そして今回の件が、ちくりちくりとわたしの胸を刺してくる。借用書を書くなんて、やはり親子の間では間違っていることなのだろうか。お母さんをあんなに戸惑い怒らせてまで、やるようなことだったんだろうか。お母さんにあんなに冷たい態度を取られたのは生まれてはじめてで、とにかくショックだった。100万円を受け取ってすたすたと歩き去るお母さんの背中を見てからというもの、わたしの心の中では罪悪感が噴き出してきて止まらない。
わたしはルーちゃんをぎゅっと抱きしめて目をつぶり、懺悔の言葉を唱え始めた。
「親に反抗して困らせる親不孝なわたしでごめんなさい。
うつ病になって四浪までしてお父さんが望む大学に入れず、挙句にコネで就職しようとする無能なわたしでごめんなさい。
好きでもない人と手をつないでしまうような破廉恥で考えなしなわたしでごめんなさい。
お兄ちゃんが苦しんでいるのに、両親の言いなりになってお兄ちゃんを無視した、罪深いわたしでごめんなさい」
いつしか涙が両目から溢れてくる。わたしはボロボロと泣きながら、告白を続けた。
「他人と話すのが怖くてたまらない弱虫なわたしで、ごめんなさい……。
お金に汚くて、ケチケチしているわたしで、ごめんなさい……。
こんな救いようのない、何の価値もないわたしが、まだここで生きていて……ごめんなさい! ごめんなさいっ!」
声を上げて激しく泣いた。おばあちゃんの前で思いっきり泣いてしまって以来、わたしの涙腺はもろくなったのかもしれない。
「泣いたっていいんだよ」
というおばあちゃんの優しい眼差しを思い出し、わたしは気の済むまで泣き続けた。
泣きたいだけ泣いてしまうと、罪悪感が薄らぐ。鼻をかみながら、わたしはやや冷静になって考えた。

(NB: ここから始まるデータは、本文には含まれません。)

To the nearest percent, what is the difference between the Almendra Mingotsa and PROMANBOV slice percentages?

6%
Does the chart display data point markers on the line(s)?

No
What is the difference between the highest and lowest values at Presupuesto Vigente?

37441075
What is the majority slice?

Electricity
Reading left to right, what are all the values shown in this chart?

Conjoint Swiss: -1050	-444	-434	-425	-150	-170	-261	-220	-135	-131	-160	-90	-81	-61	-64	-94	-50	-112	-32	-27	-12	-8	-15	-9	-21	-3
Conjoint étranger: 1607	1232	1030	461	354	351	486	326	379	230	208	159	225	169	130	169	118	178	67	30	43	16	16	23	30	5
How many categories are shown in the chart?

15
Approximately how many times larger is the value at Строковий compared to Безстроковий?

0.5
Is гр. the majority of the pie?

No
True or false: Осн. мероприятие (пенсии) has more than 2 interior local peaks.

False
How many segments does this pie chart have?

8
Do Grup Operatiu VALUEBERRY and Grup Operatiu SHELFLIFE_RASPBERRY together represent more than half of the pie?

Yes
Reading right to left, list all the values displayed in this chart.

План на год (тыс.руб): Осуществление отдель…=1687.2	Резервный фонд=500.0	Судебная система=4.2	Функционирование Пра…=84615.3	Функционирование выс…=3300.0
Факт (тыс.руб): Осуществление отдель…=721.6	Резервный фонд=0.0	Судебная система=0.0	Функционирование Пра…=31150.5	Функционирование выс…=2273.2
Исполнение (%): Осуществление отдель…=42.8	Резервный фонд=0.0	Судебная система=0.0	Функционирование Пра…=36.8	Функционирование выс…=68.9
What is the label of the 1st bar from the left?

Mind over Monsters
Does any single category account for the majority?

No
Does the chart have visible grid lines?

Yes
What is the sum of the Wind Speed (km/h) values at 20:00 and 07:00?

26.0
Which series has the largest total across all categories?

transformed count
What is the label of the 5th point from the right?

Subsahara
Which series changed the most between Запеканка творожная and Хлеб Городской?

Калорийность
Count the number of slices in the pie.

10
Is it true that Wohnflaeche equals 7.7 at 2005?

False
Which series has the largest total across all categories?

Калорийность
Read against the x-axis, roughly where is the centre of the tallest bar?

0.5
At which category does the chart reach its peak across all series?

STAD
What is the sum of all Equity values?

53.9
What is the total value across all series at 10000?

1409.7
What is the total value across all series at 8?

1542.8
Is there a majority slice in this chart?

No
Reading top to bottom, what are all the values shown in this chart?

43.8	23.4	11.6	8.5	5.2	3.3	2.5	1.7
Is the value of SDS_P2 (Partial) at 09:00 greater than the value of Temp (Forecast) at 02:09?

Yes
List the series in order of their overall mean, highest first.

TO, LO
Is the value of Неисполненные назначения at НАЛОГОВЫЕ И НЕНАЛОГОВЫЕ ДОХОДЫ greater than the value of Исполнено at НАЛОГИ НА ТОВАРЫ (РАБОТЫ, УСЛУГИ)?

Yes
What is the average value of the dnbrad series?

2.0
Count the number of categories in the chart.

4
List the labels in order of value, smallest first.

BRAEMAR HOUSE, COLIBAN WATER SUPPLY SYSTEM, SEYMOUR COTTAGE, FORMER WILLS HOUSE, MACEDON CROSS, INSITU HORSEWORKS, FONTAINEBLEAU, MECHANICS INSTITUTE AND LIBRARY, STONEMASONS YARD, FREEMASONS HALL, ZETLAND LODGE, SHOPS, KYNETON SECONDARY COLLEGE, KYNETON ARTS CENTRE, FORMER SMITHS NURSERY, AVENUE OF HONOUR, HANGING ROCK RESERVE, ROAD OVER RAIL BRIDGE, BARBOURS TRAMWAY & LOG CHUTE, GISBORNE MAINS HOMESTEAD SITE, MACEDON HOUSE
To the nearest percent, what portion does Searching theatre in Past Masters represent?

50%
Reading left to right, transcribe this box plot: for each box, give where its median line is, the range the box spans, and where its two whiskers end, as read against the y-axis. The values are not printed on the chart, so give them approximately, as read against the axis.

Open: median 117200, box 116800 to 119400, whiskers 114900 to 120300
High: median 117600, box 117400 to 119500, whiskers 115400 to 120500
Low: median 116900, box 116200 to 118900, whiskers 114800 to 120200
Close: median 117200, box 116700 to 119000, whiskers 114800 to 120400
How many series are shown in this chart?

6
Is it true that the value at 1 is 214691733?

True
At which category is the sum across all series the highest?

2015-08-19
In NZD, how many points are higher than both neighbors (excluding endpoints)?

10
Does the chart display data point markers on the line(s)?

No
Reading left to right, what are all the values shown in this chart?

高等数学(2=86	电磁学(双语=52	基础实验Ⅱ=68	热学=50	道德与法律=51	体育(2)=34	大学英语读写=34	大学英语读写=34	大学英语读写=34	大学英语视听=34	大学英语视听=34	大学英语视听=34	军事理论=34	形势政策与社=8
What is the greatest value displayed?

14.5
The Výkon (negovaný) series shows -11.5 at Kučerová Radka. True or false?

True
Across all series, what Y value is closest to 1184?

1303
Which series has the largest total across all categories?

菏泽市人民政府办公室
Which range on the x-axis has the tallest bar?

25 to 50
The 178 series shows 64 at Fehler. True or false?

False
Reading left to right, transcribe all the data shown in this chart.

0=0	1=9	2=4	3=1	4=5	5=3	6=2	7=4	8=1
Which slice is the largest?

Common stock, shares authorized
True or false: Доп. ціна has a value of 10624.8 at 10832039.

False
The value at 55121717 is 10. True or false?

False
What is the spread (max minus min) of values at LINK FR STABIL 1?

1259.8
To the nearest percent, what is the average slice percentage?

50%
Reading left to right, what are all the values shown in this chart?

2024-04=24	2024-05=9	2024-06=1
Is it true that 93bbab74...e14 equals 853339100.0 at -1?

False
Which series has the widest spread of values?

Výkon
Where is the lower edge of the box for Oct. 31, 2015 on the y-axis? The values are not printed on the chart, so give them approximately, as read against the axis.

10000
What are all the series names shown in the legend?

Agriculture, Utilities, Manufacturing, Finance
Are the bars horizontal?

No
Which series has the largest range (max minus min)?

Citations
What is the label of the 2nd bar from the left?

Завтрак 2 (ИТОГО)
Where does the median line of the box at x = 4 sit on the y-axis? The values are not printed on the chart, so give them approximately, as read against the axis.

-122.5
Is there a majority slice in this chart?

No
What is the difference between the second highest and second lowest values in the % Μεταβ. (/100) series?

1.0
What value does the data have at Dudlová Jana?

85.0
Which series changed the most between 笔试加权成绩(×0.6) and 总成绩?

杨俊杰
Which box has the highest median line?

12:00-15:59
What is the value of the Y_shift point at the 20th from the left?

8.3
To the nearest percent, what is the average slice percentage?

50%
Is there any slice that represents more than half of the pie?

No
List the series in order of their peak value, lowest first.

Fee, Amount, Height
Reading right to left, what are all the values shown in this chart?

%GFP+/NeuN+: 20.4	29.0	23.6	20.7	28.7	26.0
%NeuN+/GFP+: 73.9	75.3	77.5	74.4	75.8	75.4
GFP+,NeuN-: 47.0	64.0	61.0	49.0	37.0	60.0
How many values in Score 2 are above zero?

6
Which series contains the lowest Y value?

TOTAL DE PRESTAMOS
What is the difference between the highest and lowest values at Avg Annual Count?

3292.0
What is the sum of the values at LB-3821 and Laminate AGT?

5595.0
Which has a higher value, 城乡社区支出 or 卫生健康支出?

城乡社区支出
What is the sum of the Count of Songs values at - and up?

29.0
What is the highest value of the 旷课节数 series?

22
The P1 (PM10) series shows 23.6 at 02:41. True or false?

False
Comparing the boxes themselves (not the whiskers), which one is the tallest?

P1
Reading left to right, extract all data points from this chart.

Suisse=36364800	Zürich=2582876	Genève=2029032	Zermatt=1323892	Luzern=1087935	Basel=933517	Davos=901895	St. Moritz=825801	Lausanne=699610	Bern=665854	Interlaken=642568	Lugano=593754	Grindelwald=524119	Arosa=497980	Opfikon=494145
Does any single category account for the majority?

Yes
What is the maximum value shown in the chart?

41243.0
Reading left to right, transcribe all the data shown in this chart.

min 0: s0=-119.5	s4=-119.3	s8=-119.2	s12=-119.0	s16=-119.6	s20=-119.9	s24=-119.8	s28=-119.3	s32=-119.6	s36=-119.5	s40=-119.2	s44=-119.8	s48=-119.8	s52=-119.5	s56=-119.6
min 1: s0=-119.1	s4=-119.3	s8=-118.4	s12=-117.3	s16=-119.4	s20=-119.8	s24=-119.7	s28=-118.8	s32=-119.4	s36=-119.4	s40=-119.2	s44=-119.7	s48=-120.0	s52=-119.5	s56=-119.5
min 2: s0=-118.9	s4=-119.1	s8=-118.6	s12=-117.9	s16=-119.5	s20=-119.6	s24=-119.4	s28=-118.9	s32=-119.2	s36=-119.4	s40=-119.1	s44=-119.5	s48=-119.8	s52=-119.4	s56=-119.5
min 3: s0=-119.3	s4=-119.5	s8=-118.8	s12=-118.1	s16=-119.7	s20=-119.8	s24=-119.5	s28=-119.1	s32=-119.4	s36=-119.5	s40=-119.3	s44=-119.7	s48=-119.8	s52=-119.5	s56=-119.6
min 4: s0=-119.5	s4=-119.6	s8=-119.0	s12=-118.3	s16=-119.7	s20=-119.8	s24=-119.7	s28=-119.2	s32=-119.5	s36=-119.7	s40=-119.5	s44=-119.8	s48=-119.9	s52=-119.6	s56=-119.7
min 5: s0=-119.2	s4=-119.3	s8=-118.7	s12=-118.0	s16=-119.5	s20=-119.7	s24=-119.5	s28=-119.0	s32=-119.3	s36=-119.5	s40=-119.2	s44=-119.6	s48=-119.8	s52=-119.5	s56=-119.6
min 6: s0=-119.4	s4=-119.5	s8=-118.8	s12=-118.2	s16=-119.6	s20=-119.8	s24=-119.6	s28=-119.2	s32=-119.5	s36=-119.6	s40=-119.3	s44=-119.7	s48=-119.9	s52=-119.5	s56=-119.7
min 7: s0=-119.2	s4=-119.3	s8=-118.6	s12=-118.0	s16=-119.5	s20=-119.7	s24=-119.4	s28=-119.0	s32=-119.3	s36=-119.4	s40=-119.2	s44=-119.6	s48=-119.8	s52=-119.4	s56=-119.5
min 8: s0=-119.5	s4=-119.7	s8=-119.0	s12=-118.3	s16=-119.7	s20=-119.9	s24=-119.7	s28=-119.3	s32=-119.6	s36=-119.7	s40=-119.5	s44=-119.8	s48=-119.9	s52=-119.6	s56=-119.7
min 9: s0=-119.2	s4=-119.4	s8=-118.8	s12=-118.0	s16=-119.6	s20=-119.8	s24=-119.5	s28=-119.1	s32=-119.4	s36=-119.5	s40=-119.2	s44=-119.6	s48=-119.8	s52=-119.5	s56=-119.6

借用書を書いてもらえたとはいえ、お父さんが家に戻ってきたらどうなるんだろう。
家族のためにと言いながら、両親はわたしをおままごとの人形のように扱いたいだけ。親に気を遣ういい子のわたしだけが大好きなお父さん。そして、ささやかな反抗すら許さず赤鬼のような顔で怒るお母さん。2対1になったら、わたしは絶対に不利になる。プライバシーもないだろうし、いい子でいなければ、自分たちの子供として愛してさえくれない人たちなのだ。
わたしはベッドに転がっているルーちゃんを見て、まるで自分が両親のぬいぐるみになってしまったかのようなぞっとする感覚を覚えた。
そんなのイヤ!
絶対に無理!!
勢いよくベッドを飛び出し、わたしは庭へ向かった。シュヴァルツ2世が嬉しそうにしっぽを振りながら駆け寄ってくる。ドッグフードを皿に入れてから、物置の扉を開ける。物置の中に手を突っ込み、トンカチと、手当たり次第に板を引っ張り出す。冷たい空気の中で、わたしはその板を次々と庭に放り出していった。